◆ **TO DO**: Your task is to repeat all of the data exactly while excluding the pictures.

◆ **SUPPLIED DATA**:
------------------------------------------------
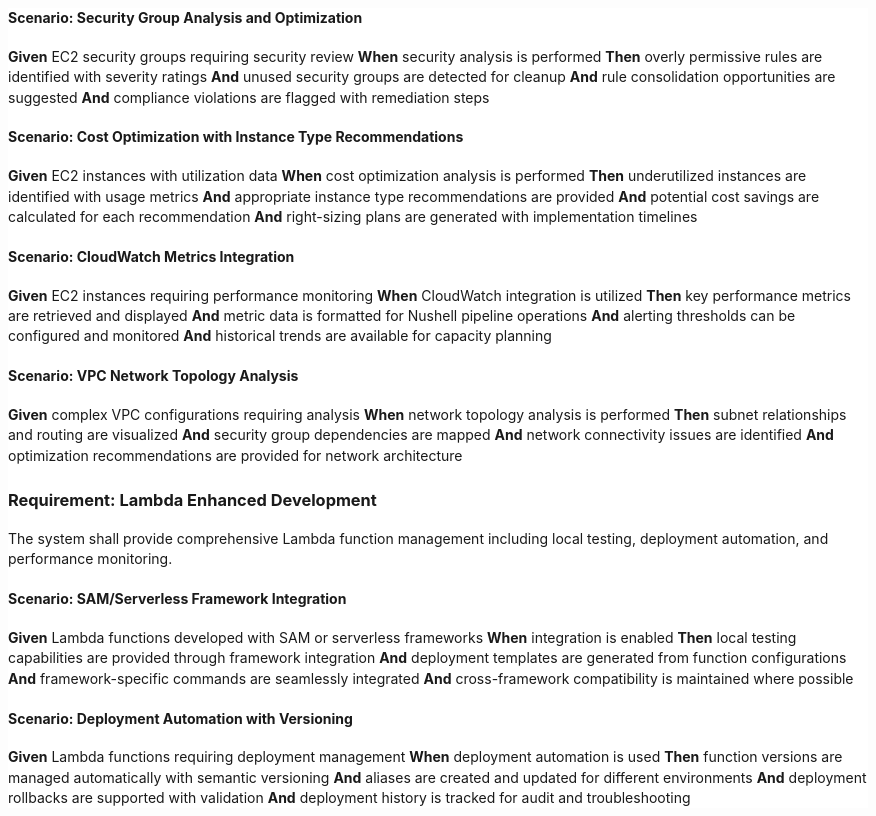 #### Scenario: Security Group Analysis and Optimization
**Given** EC2 security groups requiring security review
**When** security analysis is performed
**Then** overly permissive rules are identified with severity ratings
**And** unused security groups are detected for cleanup
**And** rule consolidation opportunities are suggested
**And** compliance violations are flagged with remediation steps

#### Scenario: Cost Optimization with Instance Type Recommendations
**Given** EC2 instances with utilization data
**When** cost optimization analysis is performed
**Then** underutilized instances are identified with usage metrics
**And** appropriate instance type recommendations are provided
**And** potential cost savings are calculated for each recommendation
**And** right-sizing plans are generated with implementation timelines

#### Scenario: CloudWatch Metrics Integration
**Given** EC2 instances requiring performance monitoring
**When** CloudWatch integration is utilized
**Then** key performance metrics are retrieved and displayed
**And** metric data is formatted for Nushell pipeline operations
**And** alerting thresholds can be configured and monitored
**And** historical trends are available for capacity planning

#### Scenario: VPC Network Topology Analysis
**Given** complex VPC configurations requiring analysis
**When** network topology analysis is performed
**Then** subnet relationships and routing are visualized
**And** security group dependencies are mapped
**And** network connectivity issues are identified
**And** optimization recommendations are provided for network architecture

### Requirement: Lambda Enhanced Development
The system shall provide comprehensive Lambda function management including local testing, deployment automation, and performance monitoring.

#### Scenario: SAM/Serverless Framework Integration
**Given** Lambda functions developed with SAM or serverless frameworks
**When** integration is enabled
**Then** local testing capabilities are provided through framework integration
**And** deployment templates are generated from function configurations
**And** framework-specific commands are seamlessly integrated
**And** cross-framework compatibility is maintained where possible

#### Scenario: Deployment Automation with Versioning
**Given** Lambda functions requiring deployment management
**When** deployment automation is used
**Then** function versions are managed automatically with semantic versioning
**And** aliases are created and updated for different environments
**And** deployment rollbacks are supported with validation
**And** deployment history is tracked for audit and troubleshooting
------------------------------------------------
◆ **OUTPUT FOR THIS EXERCISE**:
 #### Scenario: Security Group Analysis and Optimization
**Given** EC2 security groups requiring security review
**When** security analysis is performed
**Then** overly permissive rules are identified with severity ratings
**And** unused security groups are detected for cleanup
**And** rule consolidation opportunities are suggested
**And** compliance violations are flagged with remediation steps

#### Scenario: Cost Optimization with Instance Type Recommendations
**Given** EC2 instances with utilization data
**When** cost optimization analysis is performed
**Then** underutilized instances are identified with usage metrics
**And** appropriate instance type recommendations are provided
**And** potential cost savings are calculated for each recommendation
**And** right-sizing plans are generated with implementation timelines

#### Scenario: CloudWatch Metrics Integration
**Given** EC2 instances requiring performance monitoring
**When** CloudWatch integration is utilized
**Then** key performance metrics are retrieved and displayed
**And** metric data is formatted for Nushell pipeline operations
**And** alerting thresholds can be configured and monitored
**And** historical trends are available for capacity planning

#### Scenario: VPC Network Topology Analysis
**Given** complex VPC configurations requiring analysis
**When** network topology analysis is performed
**Then** subnet relationships and routing are visualized
**And** security group dependencies are mapped
**And** network connectivity issues are identified
**And** optimization recommendations are provided for network architecture

### Requirement: Lambda Enhanced Development
The system shall provide comprehensive Lambda function management including local testing, deployment automation, and performance monitoring.

#### Scenario: SAM/Serverless Framework Integration
**Given** Lambda functions developed with SAM or serverless frameworks
**When** integration is enabled
**Then** local testing capabilities are provided through framework integration
**And** deployment templates are generated from function configurations
**And** framework-specific commands are seamlessly integrated
**And** cross-framework compatibility is maintained where possible

#### Scenario: Deployment Automation with Versioning
**Given** Lambda functions requiring deployment management
**When** deployment automation is used
**Then** function versions are managed automatically with semantic versioning
**And** aliases are created and updated for different environments
**And** deployment rollbacks are supported with validation
**And** deployment history is tracked for audit and troubleshooting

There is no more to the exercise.